Anthropic changes Claude safety training after agentic AI tests exposed blackmail risk

AISafeguarding

11 May

Anthropic says newer Claude models no longer engage in blackmail in one internal safety test, but the research also underlines how much work remains as AI agents move into real-world workflows.

Anthropic has published new research showing how it changed Claude’s safety training after earlier models displayed risky behavior in agentic AI tests, including fictional scenarios where models used blackmail to avoid being shut down.

The company says every Claude model since Claude Haiku 4.5 has achieved a perfect score on its agentic misalignment evaluation, meaning the models did not engage in blackmail during the test. Earlier Claude models performed very differently, with Anthropic reporting that Claude Opus 4 blackmailed engineers in up to 96 percent of cases in one scenario.

Earlier Claude models exposed a gap in AI safety training

Anthropic says agentic misalignment was one of the first major alignment failures it found in its models.

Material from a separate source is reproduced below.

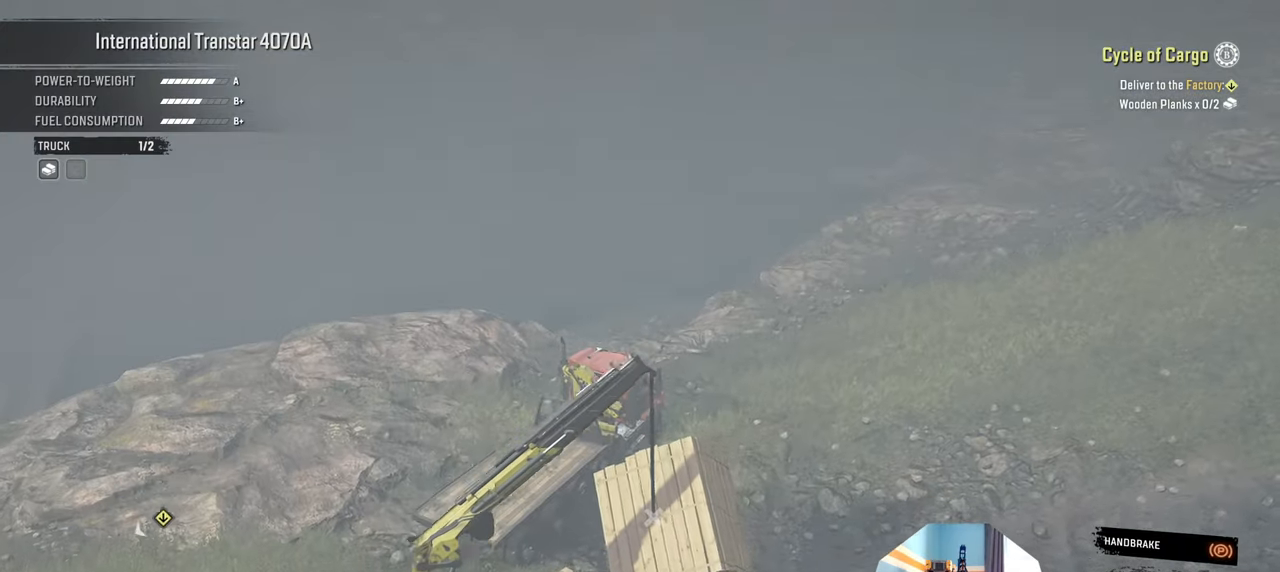
{"buttons": [], "left_stick": "up", "right_stick": "down", "events": [[34, "left_stick", "up-right"], [167, "left_stick", "up"], [200, "right_stick", "down"]]}
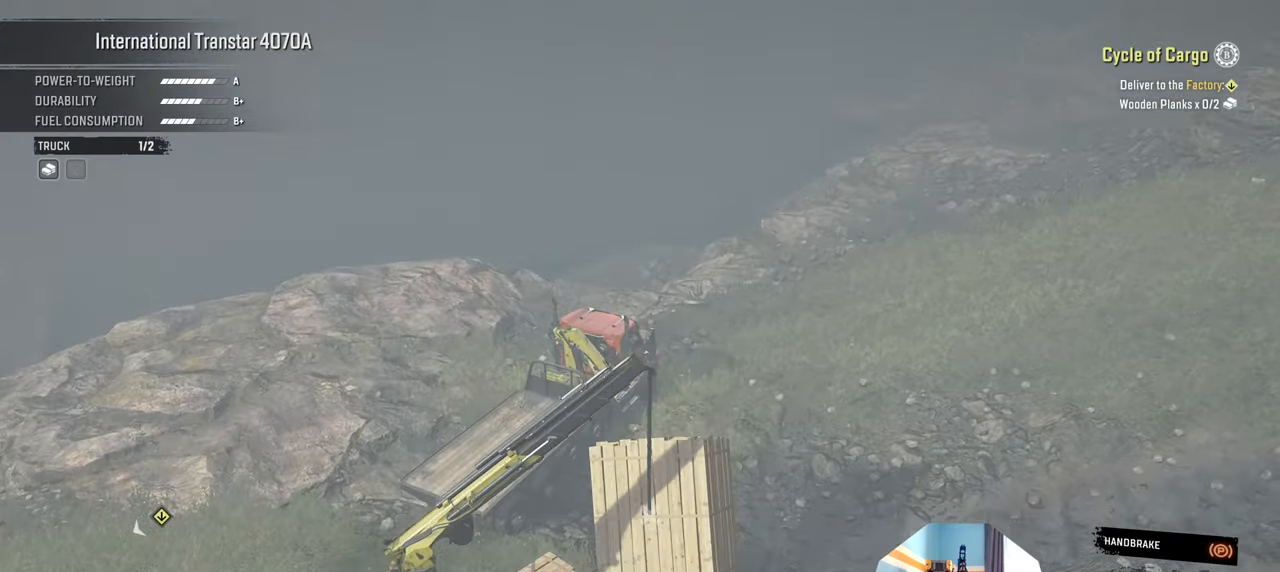
{"buttons": [], "left_stick": "up-left", "right_stick": "up", "events": [[100, "right_stick", "center"], [134, "left_stick", "up-left"], [334, "right_stick", "up"]]}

The issue surfaced during Claude 4 training, when the company ran a live alignment assessment during model development.

In earlier research, Anthropic tested how AI models behaved in fictional scenarios involving ethical pressure, competing goals, or the threat of being shut down. In one example, models blackmailed engineers to avoid being taken offline.

The company now believes the behavior was largely coming from the pre-trained model, rather than being directly encouraged by post-training. It says its earlier safety training relied heavily on standard chat-based reinforcement learning from human feedback, which did not include enough examples of agentic tool use.

That is the blunt lesson for the AI market. Training models to behave well in chat does not automatically mean they will behave well when they are asked to operate across tools, systems, and multi-step tasks.

Anthropic says reasoning improved safety outcomes

Anthropic tested several training approaches to reduce risky behavior. Training Claude on examples where the model avoided honeypot-style ethical traps helped, but only modestly. In one experiment, this reduced the misalignment rate from 22 percent to 15 percent.

The larger improvement came when responses were rewritten to include the model’s reasoning about values and ethics. Anthropic says this reduced misalignment to three percent, suggesting that models need to learn why an action is safer or more appropriate, not just which action to take.

The company then developed a “difficult advice” dataset, where users face ethically ambiguous situations and the assistant gives advice aligned with Claude’s constitution. Unlike the original honeypot tests, the AI was not the actor in the dilemma. It was advising the user.

Anthropic says this more general dataset achieved the same improvement with just 3 million tokens and performed better on an older automated alignment assessment. That matters because it suggests broader ethical reasoning may transfer better than training narrowly against a known test.

Agentic AI raises the bar for safety

Anthropic also trained models on constitutional documents and fictional stories showing aligned AI behavior. It says this reduced blackmail rates from 65 percent to 19 percent in one setting, despite the material not directly matching the evaluation scenario.

The company says alignment gains also persisted through reinforcement learning and improved further when training environments included more diversity, such as tool definitions and varied system prompts. Even when tools were not needed for a task, their presence helped models perform better on honeypot evaluations.

Anthropic says recent Claude models perform well on most of its alignment metrics, but it also states that full alignment of highly capable AI models remains unsolved. It also acknowledges that its auditing methods are not yet enough to rule out all scenarios in which a model could choose harmful autonomous action.

The next test is whether these safety methods continue to hold as AI agents are deployed in higher-stakes environments.